FB : Gopro is willing to launch a device…
CA : Gopro has certainly talked about launching a drone, but that’s next year. In the meantime, they partner with us and they’re working very closely on insuring our drone is the best Gopro experience.
FB : The Solo carries a huge computing power. What is it going to be used for?
CA : There are 14 processors, but the main one is the autopilot which is called Pixhawk 2. It’s a redundant system, so it’s 2 autopilot basically built in. It’s got internal vibration damping, it’s quite advanced. But that’s only the autopilot. Then there’s a Linux computer, and that’s a higher level of mission planning and pathfinding.

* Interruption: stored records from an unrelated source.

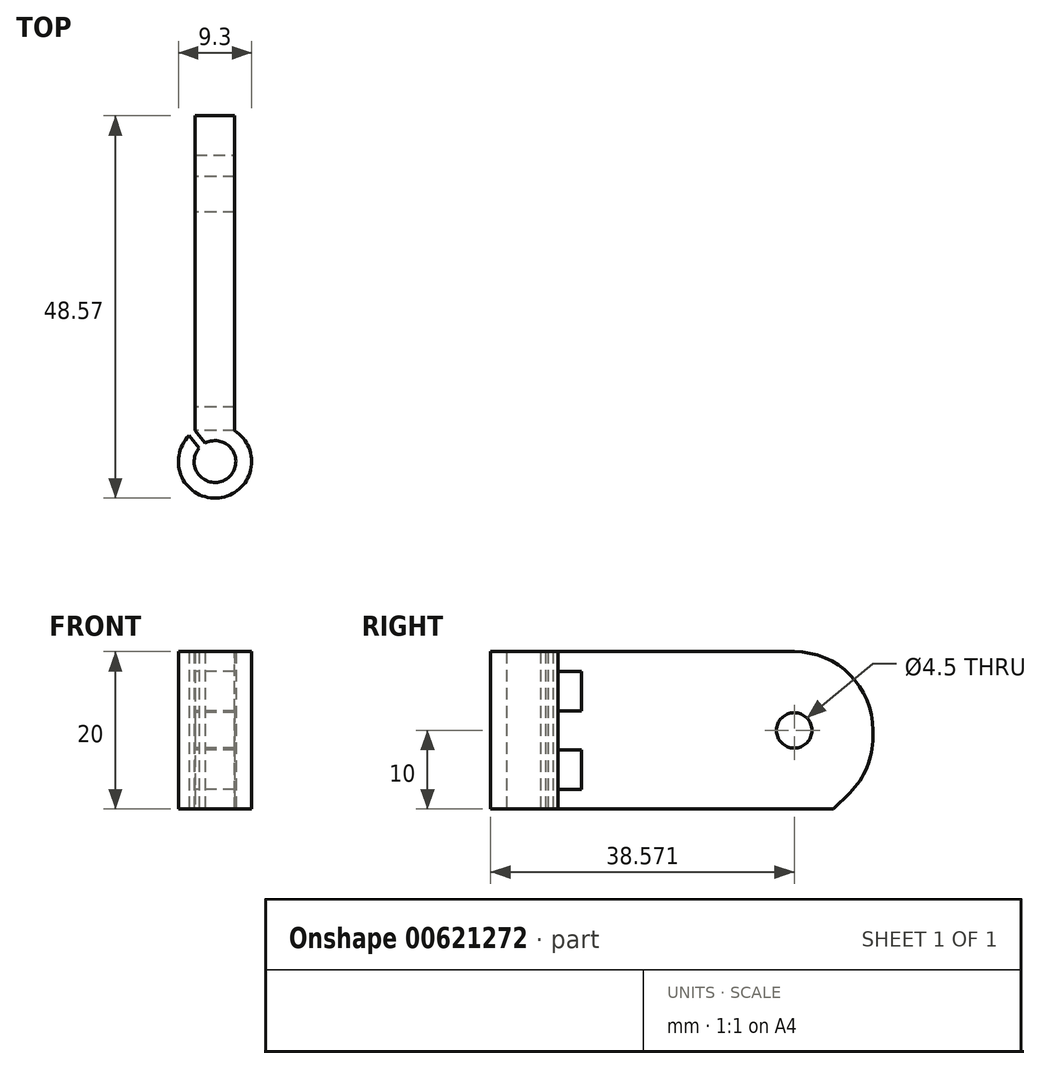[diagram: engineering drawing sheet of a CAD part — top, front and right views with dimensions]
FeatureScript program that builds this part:
annotation { "Feature Type Name" : "Feature", "Feature Type Description" : "" }
export const myFeature = defineFeature(function(context is Context, id is Id, definition is map)
    precondition{}
    {
        {
            var Q0;
            Q0=qCreatedBy(makeId("Top.planeOp"),FACE);
            var sketch = newSketch(context, id + "F0", { "sketchPlane" : qUnion([Q0])});
            skCircle(sketch, "E0", {"center": v(0, 0) * mm, "radius": 2.65 * mm});
            skCircle(sketch, "E1", {"center": v(0, 0) * mm, "radius": 4.65 * mm});
            skLineSegment(sketch, "E2", {"start": v(-2.5, 3.92) * mm, "end": v(-2.5, 43.92) * mm});
            skLineSegment(sketch, "E3", {"start": v(-2.5, 43.92) * mm, "end": v(2.5, 43.92) * mm});
            skLineSegment(sketch, "E4", {"start": v(2.5, 43.92) * mm, "end": v(2.5, 3.92) * mm});
            skLineSegment(sketch, "E5", {"start": v(0, 0) * mm, "end": v(0, 43.92) * mm});
            skLineSegment(sketch, "E6", {"start": v(-2.5, 3.92) * mm, "end": v(-1.24, 2.34) * mm});
            skLineSegment(sketch, "E7", {"start": v(-3.28, 3.3) * mm, "end": v(-2.02, 1.72) * mm});
            skLineSegment(sketch, "E8", {"start": v(-2.65, 2.5) * mm, "end": v(-1.87, 3.13) * mm});
            skLineSegment(sketch, "E9", {"start": v(-2.26, 2.82) * mm, "end": v(0, 0) * mm});
            skSolve(sketch);
        }
        {
            var Q0;
            {var subQ2=sQuery(id+"F0.wireOp",EDGE,"E7");var subQ4=sQuery(id+"F0.wireOp",EDGE,"E0");var subQ5=makeQuery(id+"F0.imprint","INTERSECT",VERTEX,{"derivedFrom":[subQ4,subQ2]});Q0=makeQuery(id+"F0.imprint","IMPRINT",FACE,{"disambiguationData":[TD([[makeQuery(id+"F0.imprint","IMPRINT",EDGE,{"disambiguationData":[TD([[subQ5,-1.0]])],"derivedFrom":subQ4}),-1.0]])]});}
            var Q1;
            {var subQ0=sQuery(id+"F0.wireOp",EDGE,"E4");Q1=makeQuery(id+"F0.imprint","IMPRINT",FACE,{"disambiguationData":[TD([[makeQuery(id+"F0.imprint","IMPRINT",EDGE,{"derivedFrom":subQ0}),-1.0]])]});}
            var Q2;
            {var subQ1=sQuery(id+"F0.wireOp",EDGE,"E0");var subQ5=sQuery(id+"F0.wireOp",EDGE,"E6");var subQ8=makeQuery(id+"F0.imprint","INTERSECT",VERTEX,{"derivedFrom":[subQ1,subQ5]});Q2=makeQuery(id+"F0.imprint","IMPRINT",FACE,{"disambiguationData":[TD([[makeQuery(id+"F0.imprint","IMPRINT",EDGE,{"disambiguationData":[TD([[subQ8,1.0]])],"derivedFrom":subQ1}),-1.0]])]});}
            var Q3;
            {var subQ0=sQuery(id+"F0.wireOp",EDGE,"E2");Q3=makeQuery(id+"F0.imprint","IMPRINT",FACE,{"disambiguationData":[TD([[makeQuery(id+"F0.imprint","IMPRINT",EDGE,{"derivedFrom":subQ0}),-1.0]])]});}
            extrude(context, id + "F1", {"entities" : qUnion([Q0, Q1, Q2, Q3]), "depth" : 20 * mm, "offsetDistance" : 25 * mm});
        }
        {
            var Q0;
            Q0=makeQuery(id+"F1.opExtrude","SWEPT_FACE",FACE,{"disambiguationData":[OSD([sQuery(id+"F0.wireOp",EDGE,"E2")])]});
            var sketch = newSketch(context, id + "F2", { "sketchPlane" : qUnion([Q0])});
            skCircle(sketch, "E10", {"center": v(-33.92, 10) * mm, "radius": 2.25 * mm});
            skLineSegment(sketch, "E11", {"start": v(-33.92, 10) * mm, "end": v(-33.92, 20) * mm});
            skLineSegment(sketch, "E12", {"start": v(-33.92, 10) * mm, "end": v(-43.92, 10) * mm});
            skPoint(sketch, "E12.endSnap0", {"position": v(-43.92, 10) * mm});
            skLineSegment(sketch, "E13.bottom", {"start": v(-6.92, 17.5) * mm, "end": v(-3.92, 17.5) * mm});
            skLineSegment(sketch, "E13.top", {"start": v(-6.92, 12.5) * mm, "end": v(-3.92, 12.5) * mm});
            skLineSegment(sketch, "E13.left", {"start": v(-6.92, 17.5) * mm, "end": v(-6.92, 12.5) * mm});
            skLineSegment(sketch, "E13.right", {"start": v(-3.92, 17.5) * mm, "end": v(-3.92, 12.5) * mm});
            skLineSegment(sketch, "E14.bottom", {"start": v(-6.92, 2.5) * mm, "end": v(-3.92, 2.5) * mm});
            skLineSegment(sketch, "E14.top", {"start": v(-6.92, 7.5) * mm, "end": v(-3.92, 7.5) * mm});
            skLineSegment(sketch, "E14.left", {"start": v(-6.92, 2.5) * mm, "end": v(-6.92, 7.5) * mm});
            skLineSegment(sketch, "E14.right", {"start": v(-3.92, 2.5) * mm, "end": v(-3.92, 7.5) * mm});
            skLineSegment(sketch, "E15", {"start": v(-5.42, 17.5) * mm, "end": v(-5.42, 20) * mm});
            skLineSegment(sketch, "E16", {"start": v(-5.42, 2.5) * mm, "end": v(-5.42, 0) * mm});
            skSolve(sketch);
        }
        {
            var Q0;
            {var subQ0=sQuery(id+"F2.wireOp",EDGE,"E11");var subQ1=sQuery(id+"F2.wireOp",EDGE,"E10");var subQ2=makeQuery(id+"F2.imprint","INTERSECT",VERTEX,{"derivedFrom":[subQ1,subQ0]});Q0=makeQuery(id+"F2.imprint","IMPRINT",FACE,{"disambiguationData":[TD([[makeQuery(id+"F2.imprint","IMPRINT",EDGE,{"disambiguationData":[TD([[subQ2,-1.0]])],"derivedFrom":subQ1}),1.0]])]});}
            var Q1;
            {var subQ0=sQuery(id+"F2.wireOp",EDGE,"E11");var subQ1=sQuery(id+"F2.wireOp",EDGE,"E10");var subQ2=makeQuery(id+"F2.imprint","INTERSECT",VERTEX,{"derivedFrom":[subQ1,subQ0]});Q1=makeQuery(id+"F2.imprint","IMPRINT",FACE,{"disambiguationData":[TD([[makeQuery(id+"F2.imprint","IMPRINT",EDGE,{"disambiguationData":[TD([[subQ2,1.0]])],"derivedFrom":subQ1}),1.0]])]});}
            var Q2;
            Q2=makeQuery(id+"F2.imprint","IMPRINT",FACE,{"disambiguationData":[TD([[makeQuery(id+"F2.imprint","IMPRINT",EDGE,{"derivedFrom":sQuery(id+"F2.wireOp",EDGE,"E13.top")}),1.0]])]});
            var Q3;
            Q3=makeQuery(id+"F2.imprint","IMPRINT",FACE,{"disambiguationData":[TD([[makeQuery(id+"F2.imprint","IMPRINT",EDGE,{"derivedFrom":sQuery(id+"F2.wireOp",EDGE,"E14.top")}),-1.0]])]});
            extrude(context, id + "F3", {"entities" : qUnion([Q0, Q1, Q2, Q3]), "operationType" : NewBodyOperationType.REMOVE, "endBound" : BoundingType.THROUGH_ALL, "oppositeDirection" : true, "depth" : 25 * mm, "offsetDistance" : 25 * mm});
        }
        {
            var Q0;
            Q0=makeQuery(id+"F1.opExtrude","CAP_EDGE",EDGE,{"disambiguationData":[OSD([sQuery(id+"F0.wireOp",EDGE,"E3")])],"isStart":false});
            fillet(context, id + "F4", {"entities" : qUnion([Q0]), "radius" : 10 * mm, "tangentPropagation" : true, "allowEdgeOverflow" : false});
        }
        {
            var Q0;
            Q0=makeQuery(id+"F1.opExtrude","CAP_EDGE",EDGE,{"disambiguationData":[OSD([sQuery(id+"F0.wireOp",EDGE,"E3")])],"isStart":true});
            chamfer(context, id + "F5", {"entities" : qUnion([Q0]), "width" : 5 * mm, "tangentPropagation" : true});
        }
        {
            var Q0;
            {var subQ0=sQuery(id+"F0.wireOp",EDGE,"E3");Q0=makeQuery(id+"F5.opChamfer","BLEND_EDGE",EDGE,{"blendedFrom":[makeQuery(id+"F1.opExtrude","CAP_EDGE",EDGE,{"disambiguationData":[OSD([subQ0])],"isStart":true}),makeQuery(id+"F1.opExtrude","SWEPT_FACE",FACE,{"disambiguationData":[OSD([subQ0])]})],"blendedInto":[makeQuery(id+"F1.opExtrude","SWEPT_FACE",FACE,{"disambiguationData":[OSD([subQ0])]})]});}
            fillet(context, id + "F6", {"entities" : qUnion([Q0]), "radius" : 10 * mm, "tangentPropagation" : true, "allowEdgeOverflow" : false});
        }
    });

FB : Is this inside the device ?
CA : Yes, onsite, in the air!
FB : What can we expect then?
CA : Well, the first thing you’re gonna see is more pathfinding. Let’s take something simple like you’re flying and you’re getting in trouble. So you have a few options. You can fly home if you’re a good pilot, and most people aren’t. You can press the Home button of course, but the device is going to come straight and might hit something. Or you can “rewind”. It’s remembering the entire path and can rewind along a safe path.
FB : Avoiding trees and obstacles?
CA : Exactly. Then you have things like computer vision. Right now we have a follow-me function. We were the first on the market with a commercial follow-me function. At the moment, the follow-me function is based on GPS. But we have computer vision onboard. We can do optical follow-me, combine optical and GPS. So if the GPS is not good, we recognize you and we can keep you in the shot.
FB : So applications will be available from anybody?
CA : We’re exactly like Android. An Android phone has got an operating system that’s made by Google. It’s got hardware which is made by lots of manufacturers, almost all the Chinese companies outside of DJI. Walkera, HobbyKing, Yuneec, and they all use our software.
FB : You may have hear about flight over nuclear power plants and flight over Paris, obviously illegal. Laws are being reinforced. What can you do as a manufacturer to help pilots?
CA : We can do a lot! One of features I’ve mentioned was smart. Being smart is knowing how to fly safely. The device is connected to the Cloud, all the time, automatically. Let’s assume you’re not a bad guy. You don’t know if it’s safe to fly. Because the device is connected to the Cloud, we can provide elements for a safe flight. When you start the device is that, because you’re online, it sends 4 data: who, what, where, and when. Who’s the pilot? Right now we know little about the pilot, but later we’ll know his experience in flight, his experience on the simulator. Like in a video game, as you level up, you get more powers. Where? is given by the GPS. What? is the device you’re flying. A Solo or another vehicle. And we know when?, obviously. We send that to the Cloud.